**Prompt**.
Pictures do not belong in the output. Reproduce exactly the lines from the start of the records through the line with "Welcome to the".

=== Section Start ===

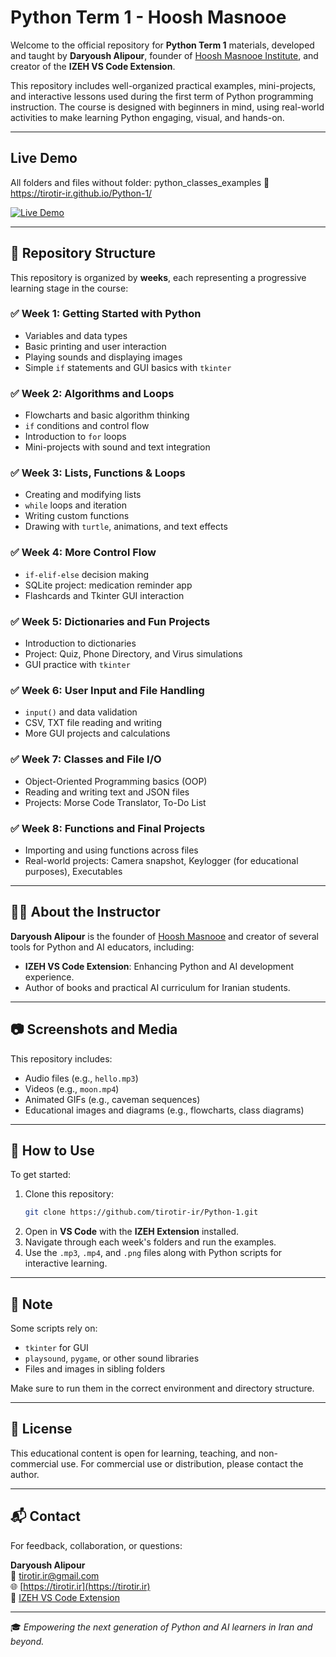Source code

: # Python Term 1 - Hoosh Masnooe

Welcome to the official repository for **Python Term 1** materials, developed and taught by **Daryoush Alipour**, founder of [Hoosh Masnooe Institute](https://tirotir.ir), and creator of the **IZEH VS Code Extension**.

This repository includes well-organized practical examples, mini-projects, and interactive lessons used during the first term of Python programming instruction. The course is designed with beginners in mind, using real-world activities to make learning Python engaging, visual, and hands-on.

---

## Live Demo
All folders and files without folder: python_classes_examples
🔗 https://tirotir-ir.github.io/Python-1/

[![Live Demo](https://img.shields.io/badge/Live%20Demo-Open-blue?logo=githubpages)](https://tirotir-ir.github.io/Python-1/)

---

## 📁 Repository Structure

This repository is organized by **weeks**, each representing a progressive learning stage in the course:

### ✅ Week 1: Getting Started with Python
- Variables and data types
- Basic printing and user interaction
- Playing sounds and displaying images
- Simple `if` statements and GUI basics with `tkinter`

### ✅ Week 2: Algorithms and Loops
- Flowcharts and basic algorithm thinking
- `if` conditions and control flow
- Introduction to `for` loops
- Mini-projects with sound and text integration

### ✅ Week 3: Lists, Functions & Loops
- Creating and modifying lists
- `while` loops and iteration
- Writing custom functions
- Drawing with `turtle`, animations, and text effects

### ✅ Week 4: More Control Flow
- `if-elif-else` decision making
- SQLite project: medication reminder app
- Flashcards and Tkinter GUI interaction

### ✅ Week 5: Dictionaries and Fun Projects
- Introduction to dictionaries
- Project: Quiz, Phone Directory, and Virus simulations
- GUI practice with `tkinter`

### ✅ Week 6: User Input and File Handling
- `input()` and data validation
- CSV, TXT file reading and writing
- More GUI projects and calculations

### ✅ Week 7: Classes and File I/O
- Object-Oriented Programming basics (OOP)
- Reading and writing text and JSON files
- Projects: Morse Code Translator, To-Do List

### ✅ Week 8: Functions and Final Projects
- Importing and using functions across files
- Real-world projects: Camera snapshot, Keylogger (for educational purposes), Executables

---

## 🧑‍🏫 About the Instructor

**Daryoush Alipour** is the founder of [Hoosh Masnooe](https://tirotir.ir) and creator of several tools for Python and AI educators, including:
- **IZEH VS Code Extension**: Enhancing Python and AI development experience.
- Author of books and practical AI curriculum for Iranian students.

---

## 📷 Screenshots and Media

This repository includes:
- Audio files (e.g., `hello.mp3`)
- Videos (e.g., `moon.mp4`)
- Animated GIFs (e.g., caveman sequences)
- Educational images and diagrams (e.g., flowcharts, class diagrams)

---

## 🚀 How to Use

To get started:
1. Clone this repository:  
   ```bash
   git clone https://github.com/tirotir-ir/Python-1.git
   ```
2. Open in **VS Code** with the **IZEH Extension** installed.
3. Navigate through each week's folders and run the examples.
4. Use the `.mp3`, `.mp4`, and `.png` files along with Python scripts for interactive learning.

---

## 📌 Note

Some scripts rely on:
- `tkinter` for GUI
- `playsound`, `pygame`, or other sound libraries
- Files and images in sibling folders

Make sure to run them in the correct environment and directory structure.

---

## 📣 License

This educational content is open for learning, teaching, and non-commercial use. For commercial use or distribution, please contact the author.

---

## 📬 Contact

For feedback, collaboration, or questions:

**Daryoush Alipour**  
📧 [tirotir.ir@gmail.com](mailto:tirotir.ir@gmail.com)  
🌐 [https://tirotir.ir](https://tirotir.ir)  
🔌 [IZEH VS Code Extension](https://marketplace.visualstudio.com/items?itemName=tirotir.izeh-extension)

---

🎓 *Empowering the next generation of Python and AI learners in Iran and beyond.*
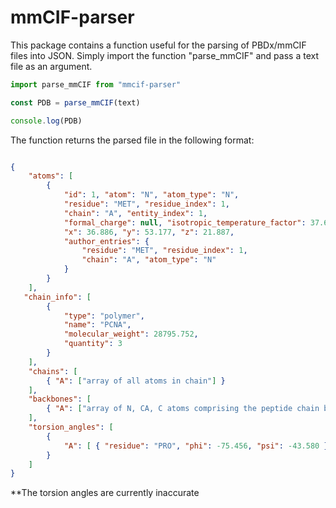 # mmCIF-parser

This package contains a function useful for the parsing of PBDx/mmCIF files into JSON. Simply import the function "parse_mmCIF" and pass a text file as an argument. 

```js
import parse_mmCIF from "mmcif-parser"

const PDB = parse_mmCIF(text)

console.log(PDB)
```

The function returns the parsed file in the following format:
```json

{
    "atoms": [
        {
            "id": 1, "atom": "N", "atom_type": "N", 
            "residue": "MET", "residue_index": 1, 
            "chain": "A", "entity_index": 1, 
            "formal_charge": null, "isotropic_temperature_factor": 37.65, "occupancy": 1, 
            "x": 36.886, "y": 53.177, "z": 21.887,
            "author_entries": {
                "residue": "MET", "residue_index": 1, 
                "chain": "A", "atom_type": "N"
            }
        }
    ],
   "chain_info": [
        {
            "type": "polymer", 
            "name": "PCNA", 
            "molecular_weight": 28795.752, 
            "quantity": 3
        }
    ],
    "chains": [
        { "A": ["array of all atoms in chain"] }
    ],
    "backbones": [
        { "A": ["array of N, CA, C atoms comprising the peptide chain backbone"] }
    ],
    "torsion_angles": [
        {
            "A": [ { "residue": "PRO", "phi": -75.456, "psi": -43.580 } ]
        }
    ]
}
```

**The torsion angles are currently inaccurate
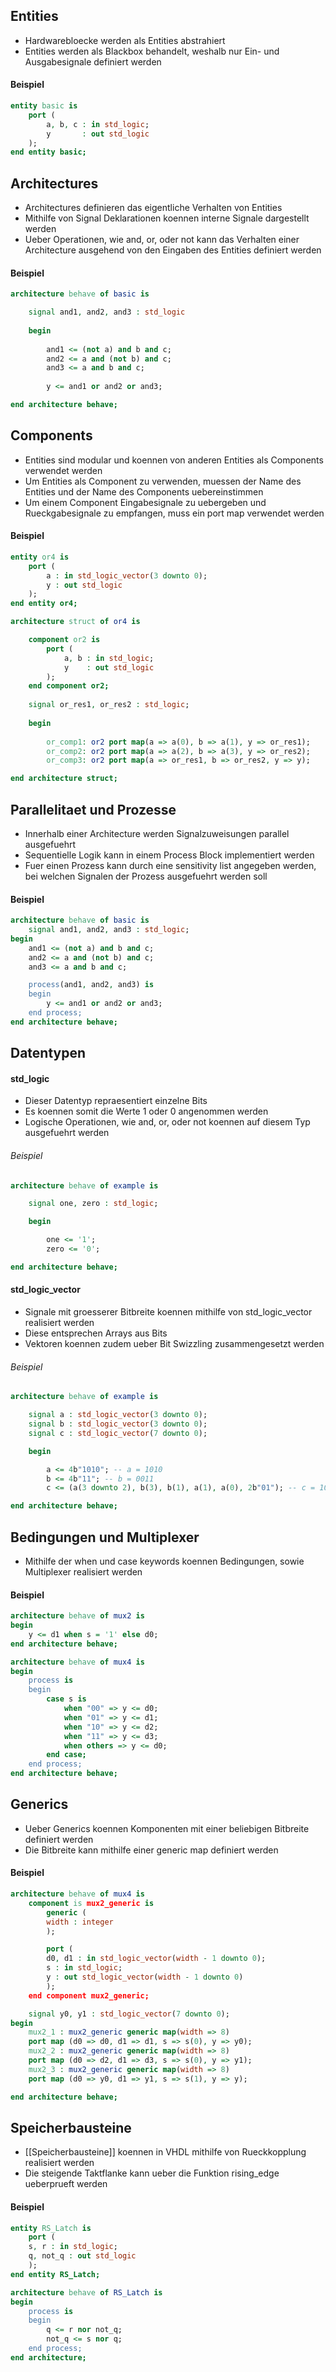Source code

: ## Entities
- Hardwarebloecke werden als Entities abstrahiert
- Entities werden als Blackbox behandelt, weshalb nur Ein- und Ausgabesignale definiert werden
#### Beispiel
```vhdl
entity basic is
	port (
		a, b, c : in std_logic;
		y       : out std_logic
	);
end entity basic;
```
## Architectures
- Architectures definieren das eigentliche Verhalten von Entities
- Mithilfe von Signal Deklarationen koennen interne Signale dargestellt werden
- Ueber Operationen, wie and, or, oder not kann das Verhalten einer Architecture ausgehend von den Eingaben des Entities definiert werden
#### Beispiel
```vhdl
architecture behave of basic is

	signal and1, and2, and3 : std_logic
	
	begin
	
		and1 <= (not a) and b and c;
		and2 <= a and (not b) and c;
		and3 <= a and b and c;
	
		y <= and1 or and2 or and3;

end architecture behave;
```
## Components
- Entities sind modular und koennen von anderen Entities als Components verwendet werden
- Um Entities als Component zu verwenden, muessen der Name des Entities und der Name des Components uebereinstimmen
- Um einem Component Eingabesignale zu uebergeben und Rueckgabesignale zu empfangen, muss ein port map verwendet werden 
#### Beispiel
```vhdl
entity or4 is
	port (
		a : in std_logic_vector(3 downto 0);
		y : out std_logic
	);
end entity or4;

architecture struct of or4 is

	component or2 is 
		port (
			a, b : in std_logic;
			y    : out std_logic
		);
	end component or2;
	
	signal or_res1, or_res2 : std_logic;
	
	begin
	
		or_comp1: or2 port map(a => a(0), b => a(1), y => or_res1);
		or_comp2: or2 port map(a => a(2), b => a(3), y => or_res2);
		or_comp3: or2 port map(a => or_res1, b => or_res2, y => y);

end architecture struct;
```
## Parallelitaet und Prozesse
- Innerhalb einer Architecture werden Signalzuweisungen parallel ausgefuehrt
- Sequentielle Logik kann in einem Process Block implementiert werden
- Fuer einen Prozess kann durch eine sensitivity list angegeben werden, bei welchen Signalen der Prozess ausgefuehrt werden soll
#### Beispiel
```vhdl
architecture behave of basic is
	signal and1, and2, and3 : std_logic;
begin
	and1 <= (not a) and b and c;
	and2 <= a and (not b) and c;
	and3 <= a and b and c;

	process(and1, and2, and3) is
	begin
		y <= and1 or and2 or and3;
	end process;
end architecture behave;
```
## Datentypen
#### std_logic
- Dieser Datentyp repraesentiert einzelne Bits
- Es koennen somit die Werte 1 oder 0 angenommen werden
- Logische Operationen, wie and, or, oder not koennen auf diesem Typ ausgefuehrt werden
###### Beispiel
```vhdl
architecture behave of example is

	signal one, zero : std_logic;

	begin

		one <= '1';
		zero <= '0';

end architecture behave;
```
#### std_logic_vector
- Signale mit groesserer Bitbreite koennen mithilfe von std_logic_vector realisiert werden
- Diese entsprechen Arrays aus Bits
- Vektoren koennen zudem ueber Bit Swizzling zusammengesetzt werden  
###### Beispiel
```vhdl
architecture behave of example is

	signal a : std_logic_vector(3 downto 0);
	signal b : std_logic_vector(3 downto 0);
	signal c : std_logic_vector(7 downto 0);

	begin

		a <= 4b"1010"; -- a = 1010
		b <= 4b"11"; -- b = 0011
		c <= (a(3 downto 2), b(3), b(1), a(1), a(0), 2b"01"); -- c = 1001 1001

end architecture behave;
```
## Bedingungen und Multiplexer
- Mithilfe der when und case keywords koennen Bedingungen, sowie Multiplexer realisiert werden
#### Beispiel
```vhdl
architecture behave of mux2 is
begin
	y <= d1 when s = '1' else d0;
end architecture behave;

architecture behave of mux4 is
begin
	process is
	begin
		case s is
			when "00" => y <= d0;
			when "01" => y <= d1;
			when "10" => y <= d2;
			when "11" => y <= d3;	
			when others => y <= d0;
		end case;
	end process;
end architecture behave;
```
## Generics
- Ueber Generics koennen Komponenten mit einer beliebigen Bitbreite definiert werden
- Die Bitbreite kann mithilfe einer generic map definiert werden
#### Beispiel
```vhdl
architecture behave of mux4 is
	component is mux2_generic is 
		generic (
		width : integer
		);

		port (
		d0, d1 : in std_logic_vector(width - 1 downto 0);
		s : in std_logic;
		y : out std_logic_vector(width - 1 downto 0)
		);
	end component mux2_generic;

	signal y0, y1 : std_logic_vector(7 downto 0);
begin
	mux2_1 : mux2_generic generic map(width => 8)
	port map (d0 => d0, d1 => d1, s => s(0), y => y0);
	mux2_2 : mux2_generic generic map(width => 8)
	port map (d0 => d2, d1 => d3, s => s(0), y => y1);
	mux2_3 : mux2_generic generic map(width => 8)
	port map (d0 => y0, d1 => y1, s => s(1), y => y);

end architecture behave;
```
## Speicherbausteine
- [[Speicherbausteine]] koennen in VHDL mithilfe von Rueckkopplung realisiert werden
- Die steigende Taktflanke kann ueber die Funktion rising_edge ueberprueft werden
#### Beispiel
```vhdl
entity RS_Latch is
	port (
	s, r : in std_logic;
	q, not_q : out std_logic
	);
end entity RS_Latch;

architecture behave of RS_Latch is
begin
	process is
	begin
		q <= r nor not_q;
		not_q <= s nor q;
	end process;
end architecture;
```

=== Section End ===

**Problem solution**.
Source code

: # Python Term 1 - Hoosh Masnooe

Welcome to the official repository for **Python Term 1** materials, developed and taught by **Daryoush Alipour**, founder of [Hoosh Masnooe Institute](https://tirotir.ir), and creator of the **IZEH VS Code Extension**.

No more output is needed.